We are only a small part within the larger community and rely on peers, customers, and supporters! This are three reminders how our whole-system farm is always part of a larger system. Regeneration can only succeed with a whole-system approach that includes our entire society.

What was our “regenerative breaking point”?

For me, it is impossible to pin down a single practice that shifted the tides from “degenerative” to “regenerative” farming. There wasn’t a single moment of epiphany, no great shift of awareness. If anything, we owe our shift to a workshop at EFAO conference by Paul & Elisabeth Kaiser from Singing Frog Farms – these two inspired us at just the time when we were ready to listen. We realized that the most sophisticated efforts in healing are ultimately fruitless, as long as we don’t stop damaging our natural infrastructure year by year. We never used agrochemicals, but still cultivated our fields… so no more tractor steel to the soil! Also, we have become quite scale-consistent and lean, a combined effort of my wife Kristine’s clarity and my building skills: now all of our gadgets are almost fully utilized, but nothing is overused. And, we are well integrated into our neighborhood: make use of several resources that we can access for free in our community – compost from our horse-loving neighbor, and coarse wood chips that a near-by arborist dumps at our place. Our farming system now is “in tune” – and we farmers have developed a better awareness for its melody.

In a way, Persephone Market Garden is no longer “our” farm. Instead, we farmers have become part of the larger Persephone Organism. We can shape this organism as conductors but cannot enforce our control. Visitors and guests sometimes have struggled understanding why we cannot do certain things! We can’t out of respect for this larger organism. This shift has nothing to do with a practice, a tool. It’s something in our heads, in our self-perception, in the role that we assume on our land.

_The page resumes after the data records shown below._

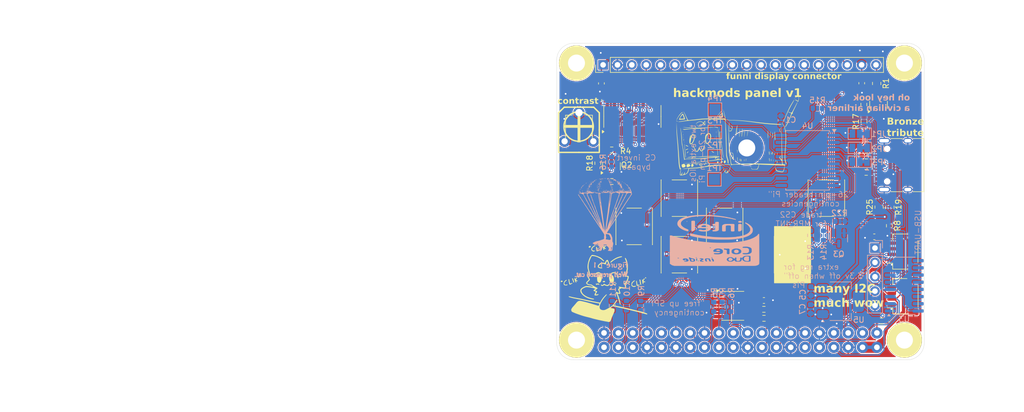
<source format=kicad_pcb>
(kicad_pcb
	(version 20240108)
	(generator "pcbnew")
	(generator_version "8.0")
	(general
		(thickness 1.6)
		(legacy_teardrops no)
	)
	(paper "A4")
	(layers
		(0 "F.Cu" signal)
		(31 "B.Cu" signal)
		(32 "B.Adhes" user "B.Adhesive")
		(33 "F.Adhes" user "F.Adhesive")
		(34 "B.Paste" user)
		(35 "F.Paste" user)
		(36 "B.SilkS" user "B.Silkscreen")
		(37 "F.SilkS" user "F.Silkscreen")
		(38 "B.Mask" user)
		(39 "F.Mask" user)
		(40 "Dwgs.User" user "User.Drawings")
		(41 "Cmts.User" user "User.Comments")
		(42 "Eco1.User" user "User.Eco1")
		(43 "Eco2.User" user "User.Eco2")
		(44 "Edge.Cuts" user)
		(45 "Margin" user)
		(46 "B.CrtYd" user "B.Courtyard")
		(47 "F.CrtYd" user "F.Courtyard")
		(48 "B.Fab" user)
		(49 "F.Fab" user)
	)
	(setup
		(stackup
			(layer "F.SilkS"
				(type "Top Silk Screen")
			)
			(layer "F.Paste"
				(type "Top Solder Paste")
			)
			(layer "F.Mask"
				(type "Top Solder Mask")
				(thickness 0.01)
			)
			(layer "F.Cu"
				(type "copper")
				(thickness 0.035)
			)
			(layer "dielectric 1"
				(type "core")
				(thickness 1.51)
				(material "FR4")
				(epsilon_r 4.5)
				(loss_tangent 0.02)
			)
			(layer "B.Cu"
				(type "copper")
				(thickness 0.035)
			)
			(layer "B.Mask"
				(type "Bottom Solder Mask")
				(thickness 0.01)
			)
			(layer "B.Paste"
				(type "Bottom Solder Paste")
			)
			(layer "B.SilkS"
				(type "Bottom Silk Screen")
			)
			(copper_finish "None")
			(dielectric_constraints no)
		)
		(pad_to_mask_clearance 0)
		(allow_soldermask_bridges_in_footprints no)
		(aux_axis_origin 195.3 65.6)
		(pcbplotparams
			(layerselection 0x00010fc_ffffffff)
			(plot_on_all_layers_selection 0x0001000_00000000)
			(disableapertmacros no)
			(usegerberextensions yes)
			(usegerberattributes no)
			(usegerberadvancedattributes no)
			(creategerberjobfile no)
			(dashed_line_dash_ratio 12.000000)
			(dashed_line_gap_ratio 3.000000)
			(svgprecision 6)
			(plotframeref no)
			(viasonmask no)
			(mode 1)
			(useauxorigin yes)
			(hpglpennumber 1)
			(hpglpenspeed 20)
			(hpglpendiameter 15.000000)
			(pdf_front_fp_property_popups yes)
			(pdf_back_fp_property_popups yes)
			(dxfpolygonmode yes)
			(dxfimperialunits yes)
			(dxfusepcbnewfont yes)
			(psnegative no)
			(psa4output no)
			(plotreference yes)
			(plotvalue yes)
			(plotfptext yes)
			(plotinvisibletext no)
			(sketchpadsonfab no)
			(subtractmaskfromsilk yes)
			(outputformat 1)
			(mirror no)
			(drillshape 0)
			(scaleselection 1)
			(outputdirectory "gerbers/")
		)
	)
	(net 0 "")
	(net 1 "GND")
	(net 2 "INT")
	(net 3 "SDA")
	(net 4 "SCL")
	(net 5 "+3V3E")
	(net 6 "D5")
	(net 7 "D0")
	(net 8 "R{slash}W")
	(net 9 "CS1")
	(net 10 "D7")
	(net 11 "EN")
	(net 12 "RST")
	(net 13 "D4")
	(net 14 "Vee")
	(net 15 "V0")
	(net 16 "D1")
	(net 17 "D{slash}I")
	(net 18 "CS2")
	(net 19 "LED-")
	(net 20 "D3")
	(net 21 "D6")
	(net 22 "D2")
	(net 23 "unconnected-(J5-MISO0{slash}GPIO9-Pad21)")
	(net 24 "LED_DRV")
	(net 25 "B_BTN")
	(net 26 "A_BTN")
	(net 27 "UP_BTN")
	(net 28 "DN_BTN")
	(net 29 "LT_BTN")
	(net 30 "RT_BTN")
	(net 31 "SH_DIN")
	(net 32 "unconnected-(U1-QH'-Pad9)")
	(net 33 "SH_CLK")
	(net 34 "SH_LAT")
	(net 35 "Net-(Q1-D)")
	(net 36 "TXD")
	(net 37 "RXD")
	(net 38 "SH_CS")
	(net 39 "Net-(J5-SCLK0{slash}GPIO11)")
	(net 40 "RSDA")
	(net 41 "RSCL")
	(net 42 "Net-(J5-MOSI0{slash}GPIO10)")
	(net 43 "+3V3")
	(net 44 "Net-(J5-~{CE1}{slash}GPIO7)")
	(net 45 "unconnected-(J5-~{CE0}{slash}GPIO8-Pad24)")
	(net 46 "Net-(J5-3V3-Pad1)")
	(net 47 "Net-(J5-GPIO20{slash}MOSI1)")
	(net 48 "Net-(J5-GPIO16)")
	(net 49 "Net-(J5-GPIO21{slash}SCLK1)")
	(net 50 "IO_A0")
	(net 51 "IO_A1")
	(net 52 "IO_A2")
	(net 53 "Net-(J5-GPIO24)")
	(net 54 "MCP_INT")
	(net 55 "+5V")
	(net 56 "+5VL")
	(net 57 "+5VD")
	(net 58 "Net-(Q1-G)")
	(net 59 "Net-(Q2-G)")
	(net 60 "Net-(U4-P6)")
	(net 61 "Net-(U4-P7)")
	(net 62 "Net-(J4-CC2)")
	(net 63 "Net-(J4-CC1)")
	(net 64 "unconnected-(J4-SBU2-PadB8)")
	(net 65 "+5VP")
	(net 66 "unconnected-(J4-SBU1-PadA8)")
	(net 67 "D+")
	(net 68 "D-")
	(net 69 "unconnected-(U3-R232-Pad15)")
	(net 70 "unconnected-(U3-~{RI}-Pad11)")
	(net 71 "unconnected-(U3-~{CTS}-Pad9)")
	(net 72 "unconnected-(U3-~{DSR}-Pad10)")
	(net 73 "unconnected-(U3-~{DCD}-Pad12)")
	(net 74 "unconnected-(U3-~{RTS}-Pad14)")
	(net 75 "unconnected-(U3-~{DTR}-Pad13)")
	(footprint "p:RASPBERRY_PI_HAT" (layer "F.Cu") (at 162.8 118.11 180))
	(footprint "Capacitor_SMD:C_0603_1608Metric" (layer "F.Cu") (at 138.21 72.71 -90))
	(footprint "Resistor_SMD:R_0603_1608Metric" (layer "F.Cu") (at 185.04 88.43))
	(footprint "LOGO" (layer "F.Cu") (at 162.3 81.98))
	(footprint "Button_Switch_SMD:SW_SPST_PTS645" (layer "F.Cu") (at 172 103 90))
	(footprint "Resistor_SMD:R_0603_1608Metric" (layer "F.Cu") (at 184.65 79.49 90))
	(footprint "Connector_USB:USB_C_Receptacle_HRO_TYPE-C-31-M-12" (layer "F.Cu") (at 191.35 87.16 90))
	(footprint "Resistor_SMD:R_0805_2012Metric" (layer "F.Cu") (at 189.23 94.62 90))
	(footprint "Resistor_SMD:R_0603_1608Metric" (layer "F.Cu") (at 184.62 76.445 -90))
	(footprint "Connector_PinHeader_2.54mm:PinHeader_1x20_P2.54mm_Vertical" (layer "F.Cu") (at 138.51 69.43 90))
	(footprint "Capacitor_SMD:C_0603_1608Metric" (layer "F.Cu") (at 166.95 111.1))
	(footprint "Capacitor_SMD:C_0603_1608Metric" (layer "F.Cu") (at 186.47 99.84 180))
	(footprint "Package_TO_SOT_SMD:SOT-23" (layer "F.Cu") (at 187.22 76.51 90))
	(footprint "Package_TO_SOT_SMD:SOT-23" (layer "F.Cu") (at 139.99 87.36 90))
	(footprint "Resistor_SMD:R_0603_1608Metric" (layer "F.Cu") (at 140.03 84.48 180))
	(footprint "Resistor_SMD:R_0603_1608Metric" (layer "F.Cu") (at 166.945 112.66 180))
	(footprint "MountingHole:MountingHole_3mm_Pad" (layer "F.Cu") (at 163.92 84.12))
	(footprint "Resistor_SMD:R_0603_1608Metric" (layer "F.Cu") (at 140.06 90.06 180))
	(footprint "Capacitor_SMD:C_0603_1608Metric" (layer "F.Cu") (at 137.75 75.685 90))
	(footprint "Button_Switch_SMD:SW_SPST_PTS645" (layer "F.Cu") (at 152 93 90))
	(footprint "Button_Switch_SMD:SW_SPST_PTS645" (layer "F.Cu") (at 152 103 90))
	(footprint "Connector_JST:JST_SH_SM04B-SRSS-TB_1x04-1MP_P1.00mm_Horizontal"
		(layer "F.Cu")
		(uuid "77ca0f30-5b5b-4ddf-8ac0-366cfedd4da3")
		(at 191.535 110.34 90)
		(descr "JST SH series connector, SM04B-SRSS-TB (http://www.jst-mfg.com/product/pdf/eng/eSH.pdf), generated with kicad-footprint-generator")
		(tags "connector JST SH horizontal")
		(property "Reference" "J3"
			(at 0 -3.98 -90)
			(layer "F.SilkS")
			(hide yes)
			(uuid "790d59ab-e9a4-444f-8905-c32f6aa42008")
			(effects
				(font
					(size 1 1)
					(thickness 0.15)
				)
			)
		)
		(property "Value" "QWIIC"
			(at 0 3.98 -90)
			(layer "F.Fab")
			(uuid "43a8996e-ecb1-41ca-94bd-b98729d4e38b")
			(effects
				(font
					(size 1 1)
					(thickness 0.15)
				)
			)
		)
		(property "Footprint" "Connector_JST:JST_SH_SM04B-SRSS-TB_1x04-1MP_P1.00mm_Horizontal"
			(at 0 0 90)
			(unlocked yes)
			(layer "F.Fab")
			(hide yes)
			(uuid "c5b75776-eb55-461c-913a-b0ababb29d71")
			(effects
				(font
					(size 1.27 1.27)
				)
			)
		)
		(property "Datasheet" ""
			(at 0 0 90)
			(unlocked yes)
			(layer "F.Fab")
			(hide yes)
			(uuid "dd3642fc-3136-4f2b-a5dd-4f83a7f53958")
			(effects
				(font
					(size 1.27 1.27)
				)
			)
		)
		(property "Description" ""
			(
... [1481410 chars truncated]
</source>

And a shift in our awareness: Bare soil is no longer a sign of our control over our land – we now perceive this bare soil as a gushing wound, an area where Earth’s flesh is exposed without protective skin. Weeds are not an evil that we should fight to re-establish control: what our society calls weeds is really the earliest succession plants just helps to heal bare soil, as signs of starting regeneration.  Weeds provide first scaring that covers Earth’s exposed flesh, a response to our farmer’s neglect.  (PS: Bind weed is an exception; they come straight from hell down under! 😉 ). Along the same line, we no longer regard insect pests as an enemy that we should fight. Pests are a symptom for unbalanced plant ecology, for plants that have not achieved their fullest health. (PS: Potato beetles are our exception …  but even these little devils seem less bad now, as plant health is improving).  The big shift was in our mind – not a single click, but a series of gradual revelations that are slowly peeling off layers of our inherited culture, slowly progressing to expand our awareness. Now, the sky seems the limit – we sense that we can achieve so much more on this journey that we have only begun.